Best results occur when synonyms are provided as suffix rather than definitions as prefix.
Human zero-shot baseline on WINODICT: ~83.3%.

3.2. Broccoli User Study

Short-term MC retention: Broccoli 55% ± 4pp vs. table-control 37–42% ± 3–4pp.
Long-term MC retention (1–4 weeks): all conditions converge to ~30%; table and Broccoli indistinguishable.
Broccoli reduces explicit mnemonic strategy use by over 10x compared to tables (6–9% vs. 63–72%).
Fill-the-gap performance is also improved in the short term.
Reading speed slows by ~18% when Broccoli switching is active.

3.3. Latent Clustering Performance

VICL (semantic calibration, SC) achieves +3%–49% absolute accuracy improvements over standard ICL, and +5%–20% over kNN Prompting.
GPU time is nearly halved relative to LoRA/IA³ full PEFT.
Adjusted Rand Index (ARI) and Adjusted Mutual Information (AMI) clustering metrics rise from near zero (fully entangled) to 0.6–0.9 after VICL-based clustering, confirming formation of vocabulary-centric latent clusters.

3.4. Transformative Capacity via Positional Encoding

Without suitable positional encoding, even rich prompt design does not achieve UAP in single-layer Transformers.
With absolute positional encoding ensuring dense coverage, context selection can “program” arbitrary continuous functions, implying, in principle, robust VICL under these architectural conditions.
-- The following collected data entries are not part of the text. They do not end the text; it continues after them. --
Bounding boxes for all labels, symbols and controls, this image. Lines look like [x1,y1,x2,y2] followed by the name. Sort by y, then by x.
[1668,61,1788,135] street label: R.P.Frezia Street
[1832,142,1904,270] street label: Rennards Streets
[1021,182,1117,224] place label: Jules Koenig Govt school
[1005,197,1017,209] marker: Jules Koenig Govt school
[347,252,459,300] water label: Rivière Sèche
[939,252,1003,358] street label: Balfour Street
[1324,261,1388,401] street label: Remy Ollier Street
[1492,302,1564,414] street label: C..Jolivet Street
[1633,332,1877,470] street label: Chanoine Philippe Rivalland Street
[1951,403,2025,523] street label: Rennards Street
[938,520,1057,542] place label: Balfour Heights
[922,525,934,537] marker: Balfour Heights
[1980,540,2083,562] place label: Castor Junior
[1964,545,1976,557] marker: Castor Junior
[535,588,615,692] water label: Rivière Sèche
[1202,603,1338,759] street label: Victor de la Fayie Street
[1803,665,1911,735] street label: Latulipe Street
Relative or rotary positional encodings do not, in current proofs, support this property.

4. Theoretical and Practical Implications

VICL benchmarks such as WINODICT expose a fundamental limitation of current LLMs: parameter-free, context-only word learning remains shallow, especially under the pressure of synthetic or out-of-distribution tokens. This highlights a facet of diachronic degradation, i.e., LLMs’ inability to reflect lexical change post-training.
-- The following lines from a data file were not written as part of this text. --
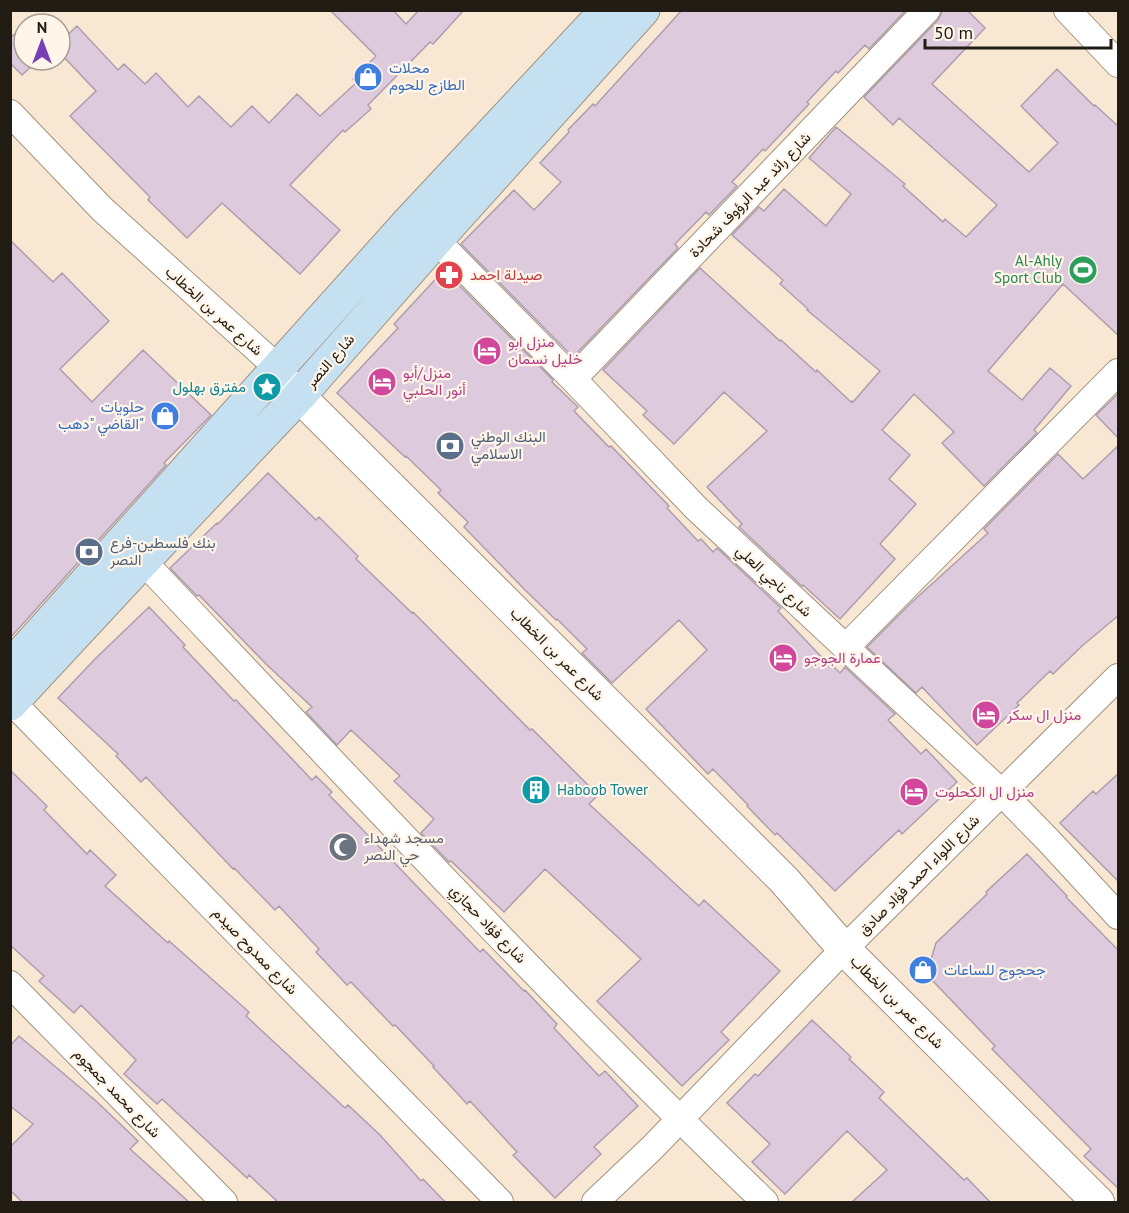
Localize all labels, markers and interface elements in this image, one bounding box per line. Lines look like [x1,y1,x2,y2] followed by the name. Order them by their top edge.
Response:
[12,12,72,72] north arrow
[925,12,1111,50] scale bar
[37,17,47,37] text: N
[934,21,973,44] text: 50 m
[389,58,465,96] place label: محلات الطازج للحوم
[352,61,384,93] shop icon: محلات الطازج للحوم
[685,128,816,263] street label: شارع رائد عبد الرؤوف شحادة
[994,251,1062,287] place label: Al-Ahly Sport Club
[1067,254,1099,286] sports icon: Al-Ahly Sport Club
[433,259,465,291] pharmacy icon: صيدلة احمد
[160,262,267,361] street label: شارع عمر بن الخطاب
[470,265,542,284] place label: صيدلة احمد
[300,330,360,394] street label: شارع النصر
[508,332,582,368] place label: منزل ابو خليل نسمان
[471,335,503,367] hotel icon: منزل ابو خليل نسمان
[403,363,466,403] place label: منزل/أبو أنور الحلبي
[366,366,398,398] hotel icon: منزل/أبو أنور الحلبي
[251,371,283,403] place icon: مفترق بهلول
[172,377,246,396] place label: مفترق بهلول
[58,397,144,437] place label: حلويات القاضي "دهب"
[149,400,181,432] shop icon: حلويات القاضي "دهب"
[471,427,546,467] place label: البنك الوطني الاسلامي
[434,430,466,462] bank icon: البنك الوطني الاسلامي
[109,533,216,569] place label: بنك فلسطين-فرع النصر
[73,536,105,568] bank icon: بنك فلسطين-فرع النصر
[730,541,816,624] street label: شارع ناجي العلي
[505,603,608,706] street label: شارع عمر بن الخطاب
[767,642,799,674] hotel icon: عمارة الجوجو
[804,648,881,667] place label: عمارة الجوجو
[970,699,1002,731] hotel icon: منزل ال سكر
[1006,705,1081,724] place label: منزل ال سكر
[520,774,552,806] building icon: Haboob Tower
[898,776,930,808] hotel icon: منزل ال الكحلوت
[557,780,648,799] place label: Haboob Tower
[935,782,1034,801] place label: منزل ال الكحلوت
[854,810,985,941] street label: شارع اللواء احمد فؤاد صادق
[363,828,444,868] place label: مسجد شهداء حي النصر
[327,831,359,863] mosque icon: مسجد شهداء حي النصر
[443,880,531,970] street label: شارع فؤاد حجازي
[207,903,302,1000] street label: شارع ممدوح صيدم
[845,951,948,1054] street label: شارع عمر بن الخطاب
[907,954,939,986] shop icon: جحجوح للساعات
[944,960,1046,981] place label: جحجوح للساعات
[68,1044,165,1143] street label: شارع محمد جمجوم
From a modeling perspective, successful VICL frameworks exploit:

Strategic prompt engineering (definition location and form),
Context-aware demonstration selection (latent clustering),
Memory models aligned with natural text recurrence (spaced repetition),
Appropriate architectural permutations (notably, positional encoding in Transformers).

VICL thus offers a diagnostic for both LLM robustness to language change and the stability/efficiency of in-context learning.
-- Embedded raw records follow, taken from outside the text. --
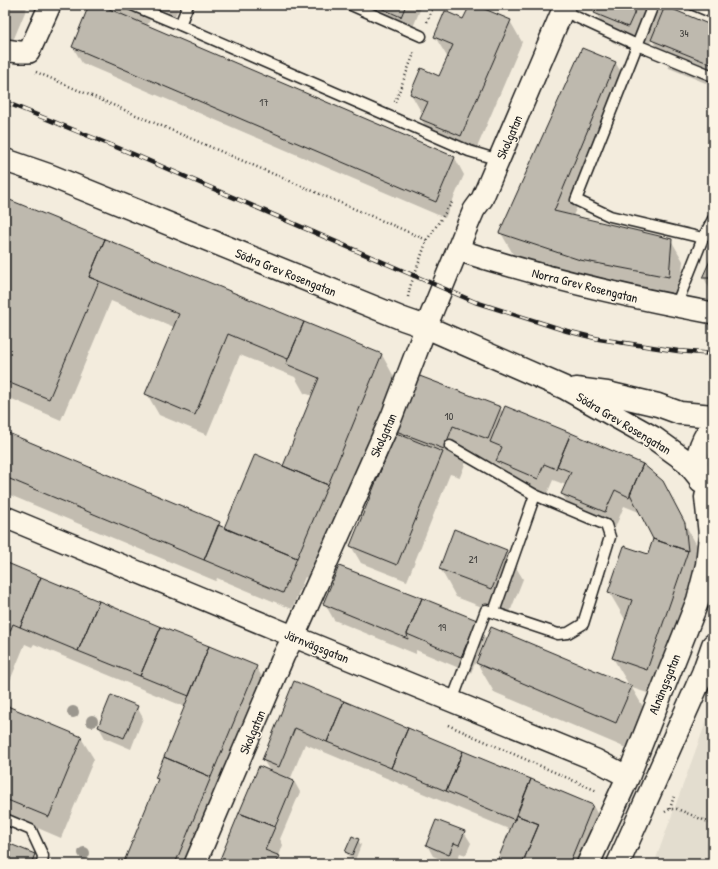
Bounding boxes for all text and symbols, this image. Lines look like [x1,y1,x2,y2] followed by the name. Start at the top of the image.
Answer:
[679,26,689,40] house number: 34
[259,95,269,109] house number: 17
[492,112,526,162] street label: Skolgatan
[233,244,339,301] street label: Södra Grev Rosengatan
[530,263,640,307] street label: Norra Grev Rosengatan
[573,388,675,458] street label: Södra Grev Rosengatan
[445,409,454,423] house number: 10
[365,410,401,460] street label: Skolgatan
[468,552,478,566] house number: 21
[438,620,446,634] house number: 19
[282,625,352,667] street label: Järnvägsgatan
[644,651,684,717] street label: Alnängsgatan
[235,707,269,757] street label: Skolgatan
5. Limitations and Open Questions

Identified constraints include:

Even with definitions, most LLMs fail to fully integrate new word meanings for tasks like coreference resolution.
Absolute positional encoding unlocks UAP in theory but may require impractically long context lengths in a single Transformer layer for rich approximations; multi-layer extensions remain under-explored.
VICL clustering as in (Gu et al., 29 Jan 2024) currently calibrates only the final Transformer layer; extending semantic axes deeper into the model and to generative tasks remains an open direction.
Computing the pseudoinverse $W^+$ for very large vocabularies may be computationally expensive, although only required once.

A plausible implication is that further architectural changes (e.g., hierarchical memory, multi-context representations) or continual learning techniques may be necessary to fully bridge the gap between human and artificial vocabulary learning.

6. Cross-Field Connections and Future Directions

VICL research connects and contrasts with:

Meta-learning and few-shot learning, wherein models adapt to new concepts or distributions primarily via adaptation of intermediate representations or rapid fine-tuning.
Memory-augmented networks and explicit retrieval-augmented models that maintain dynamic lexical memories or caches outside of parameterized weights.
Cognitive models of word acquisition, particularly those based on incidental/contextual learning and the power of spaced repetition in natural environments.

Future research directions highlighted in the literature include: extending latent semantic calibration to intermediate LM layers, joint training of clustering and head modules, construction of synthetic benchmarks to test the VICL-UAP boundary, and application of VICL mechanisms to generative modeling and translation (e.g., grouping of subword tokens). There is increasing interest in quantifying when and how architectural modifications—such as positional encoding—translate to measurable gains in vocabulary flexibility and semantic stability.